Keeping things fresh with a new kitchen and continued business growth also means cooking up a variety of fresh new service menus and DINING IN is ready to go. Expanding its menu options (so your waistband doesn't), DINING IN introduces a whole line of healthy, calorie-conscious meals that are gourmet, tasty and all the work is done for you. The Daily Diet is an "all-inclusive" diet program for those serious about weight loss. The program includes breakfast, lunch, dinner and two snacks, all within a particular caloric range and fat content.

DINING IN is also offering kid-friendly menus for busy families, too.

"It is important as a family to eat together as often as possible, have well balanced meals to meet the everyday demands on our minds and bodies, and to set a healthy example for our kids. It can be challenging to work 10-12 hour days then come home and prepare the meal that you 'want.' DINING IN offers exactly what parents want -- properly portioned, wholesome, fresh and organic meals. This is a better alternative than eating out on a regular basis because it is more cost effective and contains a lot less fat. The time a person will save shopping, chopping, dicing, cooking and cleaning has already given them 1 - 1 1/2 hours in their day to focus on other things. Not only this, they are actually investing in their health by ordering well balanced meals. For those that actually invest in their health by going to the gym, seeing a chiropractor, getting regular massages or even pedicures, DINING IN is an extension of creating a well rounded life. You will spend less per month eating six DINING IN meals per week than you will eating gourmet take out or at restaurants," states Higgins.

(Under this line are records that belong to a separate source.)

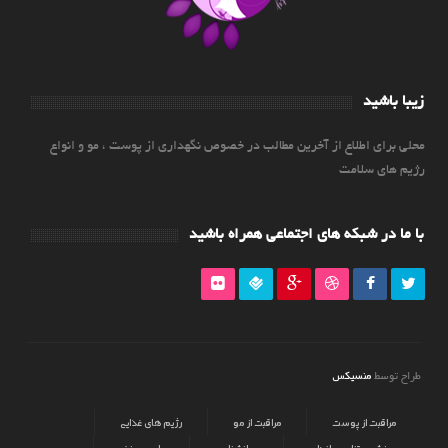
زیبا باشید
محلی برای اطلاع از آخرین مطالب در خصوص نگهداری از پوست ، مو و انواع
رژیم های سلامت
با ما در شبکه های اجتماعی همراه باشید
منسیکس
طراح توسط
مراقبت از پوست
مراقبت از مو
رژیم های غذایی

Higgins has traveled the country performing cooking demonstrations and insightful lectures on health and wellness to doctors, dietitians, health professionals and nurses and has been active in many diabetes educational forums and conferences. She has worked in the test kitchens of Weight Watchers, Cooking Light Magazine and America's Best Recipes and is credited in three cookbooks. Additionally, she has worked as a food stylist and worked on the television show "Follow That Food" with Gordon Elliott for the Food Network.

Saving time, money and calories is not only a positive lifestyle change, but one that is also changing in positive ways at DINING IN. More exciting new menu options will continue to be launched this Summer.